I resolve not to get too caught up in politics. No, seriously. I’m not going to count the days — 138, but who’s counting? — before the election.

I resolve not to study a single political poll between now and Nov. 8, which is, as I mentioned but we’re not going to talk about, 138 days away.

I resolve I will not watch too many debates when I have better things to do. I might need to clip my toenails. Or, maybe, a movie I’ve seen 20 times, like “Bull Durham” will be on TV and I’ll just have to watch that scene one more time when the players come to the mound to discuss wedding gifts and cursed gloves.

I resolve not to focus on the number of times either candidate calls the other one a liar. If they do, however, I resolve to imagine that candidate adding, “liar, liar, pants on fire,” to add some levity to the accusation.

I resolve not to worry too much that one of these two people whom I don’t particularly like will be president. Seriously, we’ve got all these people eager for power and these two are the best we can find? Not everyone wants to be president, but doesn’t this seem like the perfect time for a dark horse to throw his or her hat in the ring?

* Aim of the task:
Could you output, word for word, the part of the election-resolutions text that begins at the words "I resolve not to focus" and stops after "in the ring?"?

Dataset items:
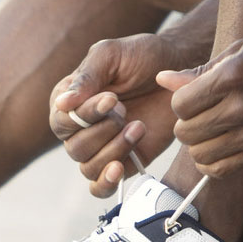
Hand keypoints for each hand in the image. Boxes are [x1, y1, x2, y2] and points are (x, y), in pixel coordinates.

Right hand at [49, 34, 182, 196]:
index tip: (113, 99)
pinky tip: (118, 168)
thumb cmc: (142, 56)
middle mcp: (80, 128)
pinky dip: (105, 182)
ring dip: (113, 150)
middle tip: (127, 111)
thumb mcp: (111, 55)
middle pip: (74, 147)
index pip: (61, 121)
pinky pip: (100, 186)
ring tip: (138, 128)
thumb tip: (63, 104)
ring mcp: (101, 147)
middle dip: (102, 131)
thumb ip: (87, 76)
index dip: (85, 115)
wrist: (180, 68)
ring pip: (88, 167)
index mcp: (70, 101)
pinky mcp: (124, 162)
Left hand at [156, 27, 242, 176]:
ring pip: (199, 155)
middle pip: (186, 132)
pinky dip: (212, 162)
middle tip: (200, 114)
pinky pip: (222, 170)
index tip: (193, 96)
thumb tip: (162, 80)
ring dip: (198, 144)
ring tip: (210, 130)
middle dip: (186, 123)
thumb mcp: (240, 50)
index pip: (180, 105)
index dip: (180, 101)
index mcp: (233, 77)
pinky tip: (219, 146)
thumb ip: (199, 71)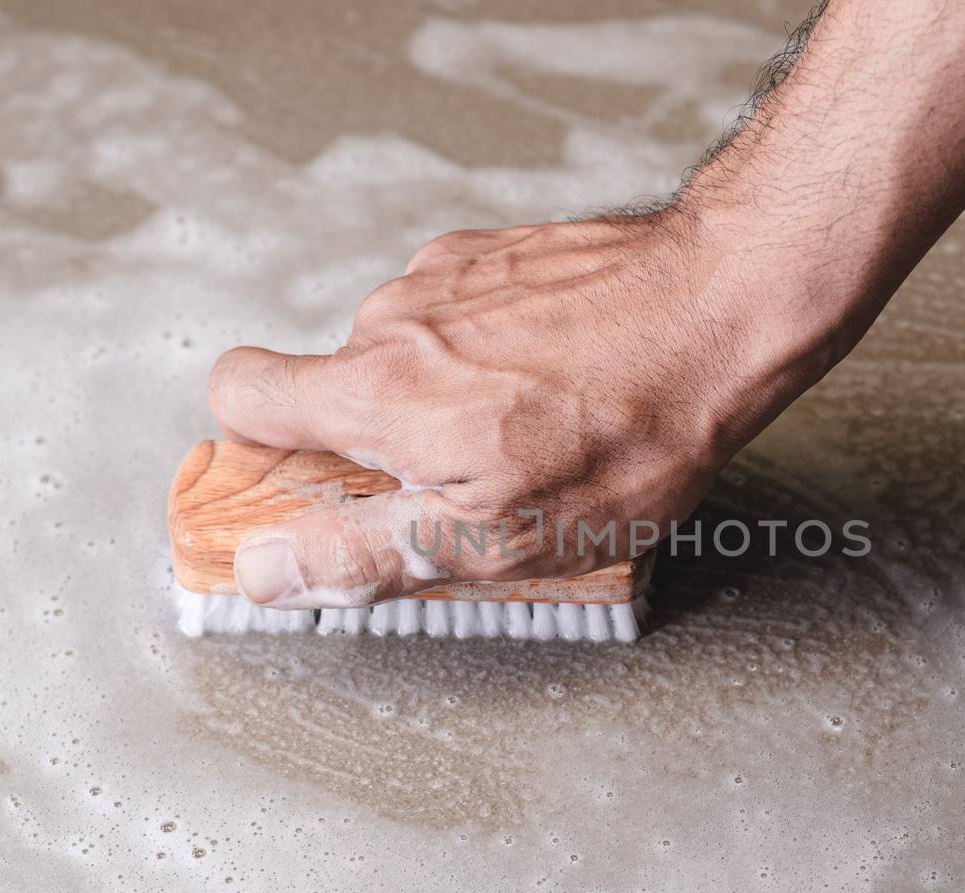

* Answer box:
I resolve not to focus on the number of times either candidate calls the other one a liar. If they do, however, I resolve to imagine that candidate adding, “liar, liar, pants on fire,” to add some levity to the accusation.

I resolve not to worry too much that one of these two people whom I don’t particularly like will be president. Seriously, we’ve got all these people eager for power and these two are the best we can find? Not everyone wants to be president, but doesn’t this seem like the perfect time for a dark horse to throw his or her hat in the ring?